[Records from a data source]
* BEGIN *
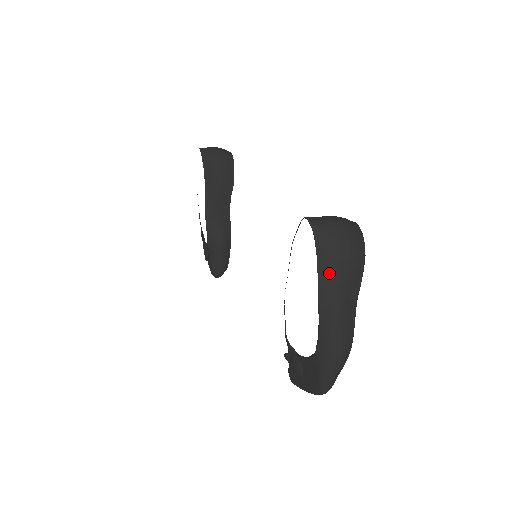
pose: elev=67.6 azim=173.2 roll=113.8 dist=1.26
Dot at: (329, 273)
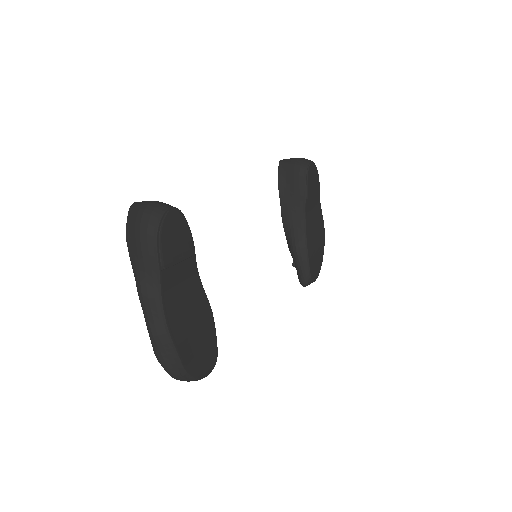
Dot at: (132, 250)
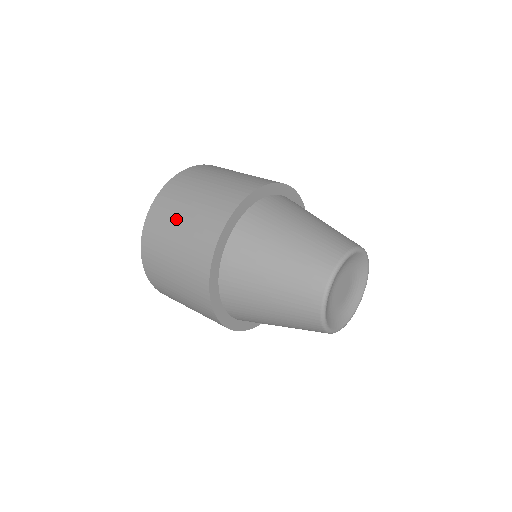
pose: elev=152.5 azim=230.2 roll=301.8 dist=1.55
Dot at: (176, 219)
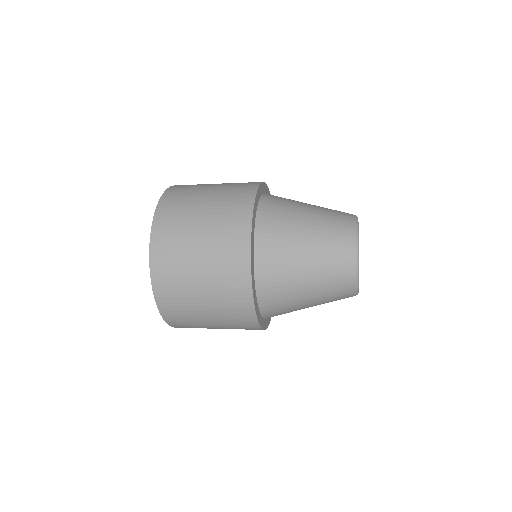
Dot at: (191, 231)
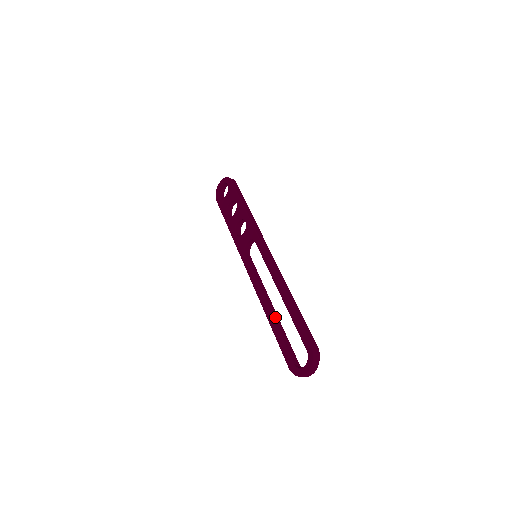
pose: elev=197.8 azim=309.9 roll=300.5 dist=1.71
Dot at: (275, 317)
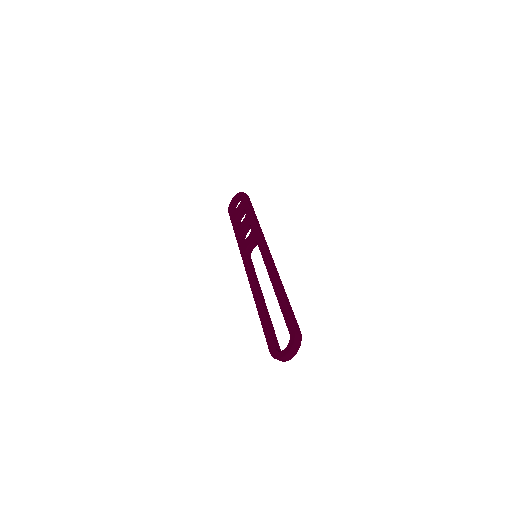
Dot at: (264, 308)
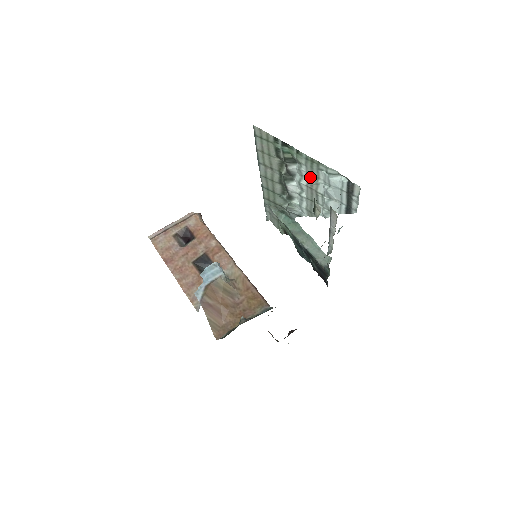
* END *
Aim
Update the entries above by changing every "pose" to "camera" and leaving everything else as it is. Omit the pictures from your answer.

Task output
camera: elev=67.6 azim=173.2 roll=113.8 dist=1.26
Dot at: (329, 273)
Dot at: (132, 250)
camera: elev=152.5 azim=230.2 roll=301.8 dist=1.55
Dot at: (176, 219)
Dot at: (191, 231)
camera: elev=197.8 azim=309.9 roll=300.5 dist=1.71
Dot at: (275, 317)
Dot at: (264, 308)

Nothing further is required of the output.